强有力的临床和实验证据表明,尿激酶纤溶酶原激活物(u-PA)和基质金属蛋白酶(MMPs)水平升高与前列腺癌的进展、转移和患者生存时间缩短有关。MMP 的活性受特定的金属蛋白酶组织抑制剂(TIMPs)调节。一种含有赖氨酸、脯氨酸、抗坏血酸和绿茶提取物的营养混合物(NM)对多种癌细胞系表现出抗癌活性。我们的主要目标是研究 NM 对人前列腺癌细胞系 PC-3 和 DU-145 的 u-PA、MMPs 及其抑制剂 TIMPs 活性的影响。人前列腺癌细胞系 PC-3 和 DU-145(ATCC)在含 10% FBS 和抗生素的 MEM 培养基中于 24 孔组织培养板中生长。当接近汇合时,将细胞在 0-1000μg/ml 的 3 个浓度下进行 NM 处理,每个浓度重复 3 次。通过纤维蛋白溶酶谱法分析 u-PA 活性,通过明胶酶谱法分析 MMPs,通过反向酶谱法分析 TIMPs。PC-3 和 DU-145 前列腺癌细胞系均表现出 u-PA 活性(亚单位 1 和 2,分别对应于 35 和 33 kDa)。
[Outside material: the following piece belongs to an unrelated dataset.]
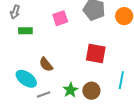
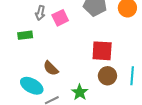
gray arrow: (15, 12) -> (40, 13), moved
brown circle: (91, 91) -> (107, 76), moved

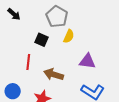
PC-3 前列腺癌细胞系 u-PA 亚单位 1 的分泌在 NM 500μg/ml 时降低了 65%,亚单位 2 在 NM 50μg/ml 时降低了 100%。DU-145 前列腺癌细胞系 u-PA 亚单位 1 的分泌在 NM 500μg/ml 时降低了 97%,亚单位 2 在 NM 100μg/ml 时降低了 100%。未经处理的 PC-3 显示出 MMP-2 和 MMP-9 的两条带。NM 以剂量依赖性方式抑制其表达。MMP-2 和 MMP-9 的活性在 250μg/ml 时显著抑制,在 500μg/ml 时完全抑制。DU-145 细胞没有表现出 MMP 活性。两种前列腺癌细胞系的 TIMPs 活性均呈剂量依赖性上调。在 NM 50μg/ml 时表达最低活性,在 NM 1000μg/ml 时表达最高活性。相关性分析显示 u-PA 与 MMPs 呈正相关,u-PA/MMPs 与 TIMPs 呈负相关。这些结果表明 NM 作为一种潜在的抗癌剂,因为它针对前列腺癌的侵袭性参数。